Items from a data source
◆ ◆ ◆

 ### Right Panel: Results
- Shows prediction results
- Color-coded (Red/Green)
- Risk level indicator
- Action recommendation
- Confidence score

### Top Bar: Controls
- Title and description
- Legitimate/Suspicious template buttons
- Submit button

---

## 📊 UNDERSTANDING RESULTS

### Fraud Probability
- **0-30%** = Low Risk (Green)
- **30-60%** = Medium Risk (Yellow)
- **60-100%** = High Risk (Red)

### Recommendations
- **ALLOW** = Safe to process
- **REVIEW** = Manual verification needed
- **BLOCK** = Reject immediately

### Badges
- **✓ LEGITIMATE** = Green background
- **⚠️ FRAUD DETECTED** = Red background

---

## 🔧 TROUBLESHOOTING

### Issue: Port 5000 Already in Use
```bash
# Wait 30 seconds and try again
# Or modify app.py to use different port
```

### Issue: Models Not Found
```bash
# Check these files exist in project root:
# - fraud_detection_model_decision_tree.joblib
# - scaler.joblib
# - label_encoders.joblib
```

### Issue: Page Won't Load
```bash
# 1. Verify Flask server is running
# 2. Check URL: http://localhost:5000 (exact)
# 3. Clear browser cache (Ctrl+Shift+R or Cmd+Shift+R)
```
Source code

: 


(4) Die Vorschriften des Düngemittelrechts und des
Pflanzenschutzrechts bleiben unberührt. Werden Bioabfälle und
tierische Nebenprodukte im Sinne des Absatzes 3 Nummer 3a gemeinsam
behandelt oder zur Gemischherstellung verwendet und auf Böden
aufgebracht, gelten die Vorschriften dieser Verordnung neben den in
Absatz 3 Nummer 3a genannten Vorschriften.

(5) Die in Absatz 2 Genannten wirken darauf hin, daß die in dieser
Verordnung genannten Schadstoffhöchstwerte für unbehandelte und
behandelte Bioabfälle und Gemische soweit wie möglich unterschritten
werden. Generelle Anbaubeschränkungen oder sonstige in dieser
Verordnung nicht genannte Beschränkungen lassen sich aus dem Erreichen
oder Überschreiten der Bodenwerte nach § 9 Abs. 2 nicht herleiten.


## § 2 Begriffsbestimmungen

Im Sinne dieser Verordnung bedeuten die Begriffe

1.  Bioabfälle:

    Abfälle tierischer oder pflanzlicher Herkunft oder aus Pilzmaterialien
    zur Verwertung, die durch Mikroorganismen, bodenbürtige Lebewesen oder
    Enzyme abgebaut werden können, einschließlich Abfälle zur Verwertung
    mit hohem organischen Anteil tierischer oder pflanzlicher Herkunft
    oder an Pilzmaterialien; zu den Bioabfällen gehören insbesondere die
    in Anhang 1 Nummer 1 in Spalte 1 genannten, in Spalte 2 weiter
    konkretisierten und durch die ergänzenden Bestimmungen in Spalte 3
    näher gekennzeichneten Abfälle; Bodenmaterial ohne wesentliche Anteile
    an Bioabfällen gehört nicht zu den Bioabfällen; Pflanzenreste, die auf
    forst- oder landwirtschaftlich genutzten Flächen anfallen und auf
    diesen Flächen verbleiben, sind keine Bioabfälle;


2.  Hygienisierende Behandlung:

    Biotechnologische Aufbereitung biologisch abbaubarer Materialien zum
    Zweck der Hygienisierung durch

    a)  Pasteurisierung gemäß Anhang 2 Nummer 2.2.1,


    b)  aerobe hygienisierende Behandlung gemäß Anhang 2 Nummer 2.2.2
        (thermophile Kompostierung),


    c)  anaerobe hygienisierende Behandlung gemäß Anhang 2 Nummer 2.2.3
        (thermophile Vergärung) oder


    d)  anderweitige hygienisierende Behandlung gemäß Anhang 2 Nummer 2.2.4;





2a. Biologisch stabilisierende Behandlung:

◆ ◆ ◆

Using the entries above, give again exactly the lines from the line holding "Verordnung genannten Schadstoffhöchstwerte" through the line holding "## § 2 Begriffsbestimmungen". Include both end lines and nothing else.

Verordnung genannten Schadstoffhöchstwerte für unbehandelte und
behandelte Bioabfälle und Gemische soweit wie möglich unterschritten
werden. Generelle Anbaubeschränkungen oder sonstige in dieser
Verordnung nicht genannte Beschränkungen lassen sich aus dem Erreichen
oder Überschreiten der Bodenwerte nach § 9 Abs. 2 nicht herleiten.


## § 2 Begriffsbestimmungen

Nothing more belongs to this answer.